Even small increases in CoE staff turnover will result in big expenses that can devastate your ROI.

Active coaching, interesting challenges, diverse projects and frequent recognition are your top retention tools.

Retention can also be improved by seeding the team with tenured staff from other areas who demonstrate enthusiasm for the role and a propensity to learn.

Some of our clients perform periodic rotations of staff into the CoE. That broadens their skills and occasionally identifies strong candidates for permanent positions.

We have other clients that perform competitions where they assign problems and invite interested candidates to present solutions. Some of those candidates may be offered full-time roles in the CoE.

It's also helpful to maintain a skills inventory. This not only tracks existing skills which is helpful in assigning the right resource to the right task but can be used to schedule the most relevant learning and development programs. It can also be used to forecast future skills needed to pursue planned business objectives.

The best practice here is to work with your HR department to adopt the formal talent management practices that are proven to improve recruiting decisions, increase employee tenure and achieve high performance results.

5

The CoE Should Be the Change Champion

Charles Darwin first reported that, "It is not the strongest or the most intelligent who will survive, but those who can best manage change." Adapting to changing customer behaviors, leveraging new technologies, outpacing competitors, or shifting to a growth culture all reinforce that business change is a constant, and can thereby be planned for.

It can be followed or led. If followed, challenges from change come as a surprise. They are often initially discounted or dismissed. But change resides within your customers and staff and people don't like to be discounted or dismissed. That doesn't make the challenges go away.

The challenges grow, deteriorate the CoE mission and ultimately take time and resources away from the mission.

If led, change is proactively addressed with business agility and a change management program. Challenges still occur, but they are addressed early and remedied before they exacerbate and negatively impact the mission.

The best practice here is to lead change. That means embracing and leveraging new customer behaviors, market shifts or changes in the way work gets done.

6

Define Your Governance

Most CMOs understand that governance is needed to maintain the right course and demonstrate accountability. Fewer leaders understand how to structure an effective CoE governance program. It's a 4-step approach.

First, define your governance early in your planning process, or no later than the Marketing Center of Excellence implementation period. It's essential that governance be built into the CoE infrastructure.

Second, define your constituencies. That's often a 3-tier model consisting of a steering committee of cross functional stakeholders, a CoE management or leadership team, and CoE constituent representatives from the broader organization. You can then define responsibilities for each group.

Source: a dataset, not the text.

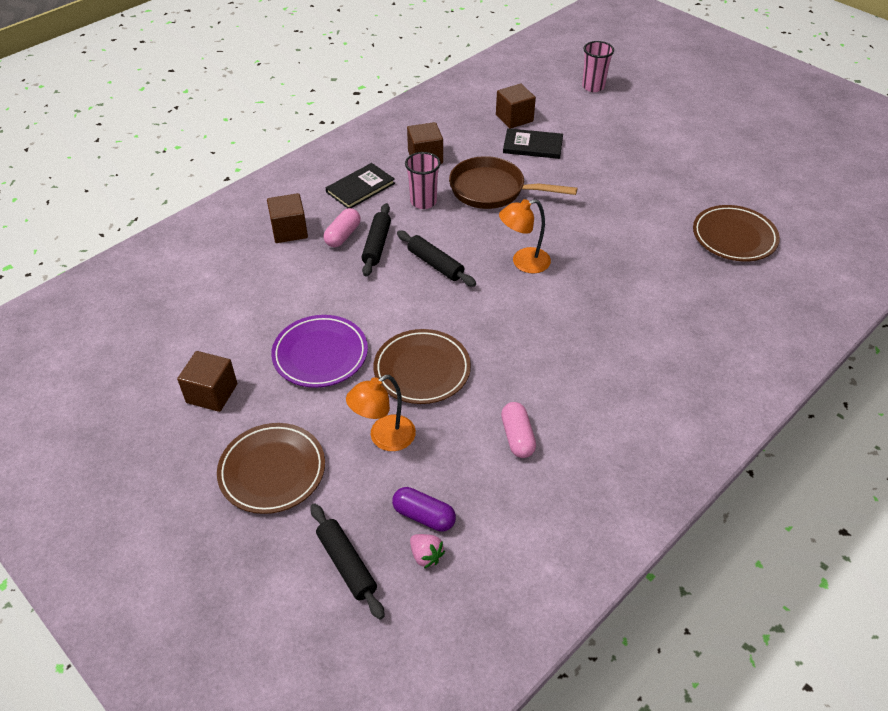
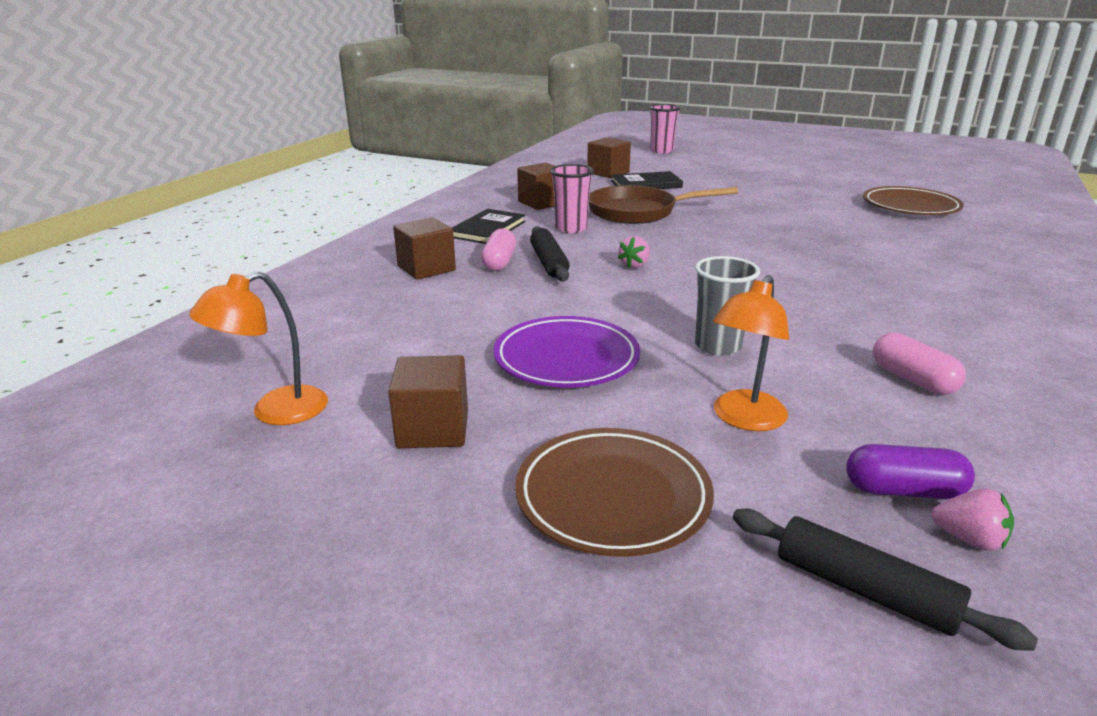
camera: 20 degrees left, 20 degrees down
(422, 370) = (718, 346): brown plate -> grey cup
(435, 264) = (634, 265): black rolling pin -> pink strawberry
(523, 262) = (731, 250): orange lamp -> orange lamp (275, 412)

Marketing Center of Excellence Governance Hierarchy

For example, the Steering Committee ensures the governance model is working and reviews the performance reporting which links investments to payback. Their primary interest is to make sure that the CoE program is evolving in parallel with the company's business strategies and in a way that continuously increases its contribution to the company's priorities.

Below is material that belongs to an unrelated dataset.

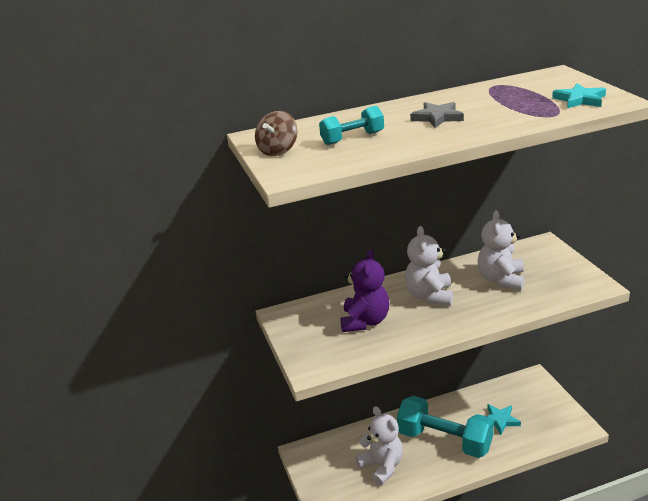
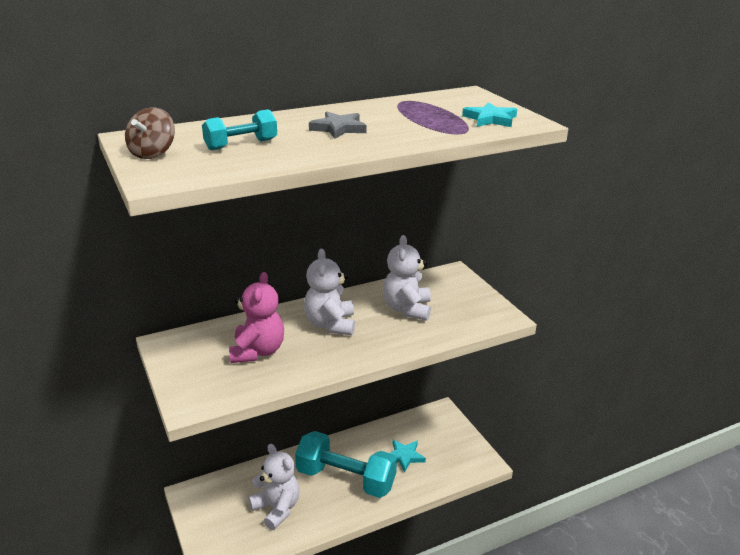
camera: 10 degrees left, 0 degrees up
(365, 321) = (257, 351): purple teddy bear -> pink teddy bear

Sometimes members of the CoE team consist of a mix of permanent and rotating members. Other times, one of these two groups may also act as a Change Control Review Committee which approves certain actions or projects adopted by the CoE.

Third, create a meeting cadence for each constituent group. You will want to meet more frequently in the beginning and can then relax the meeting rhythm as the CoE stabilizes.

Fourth, define the information reporting for each group. This will include a combination of agile artifacts, performance metrics and financial measures.

It's important that reports to the steering committee are not based on activities, such as campaign response rates, lead conversions and social media engagement. The steering committee wants direct line of sight between the CoE and financial results.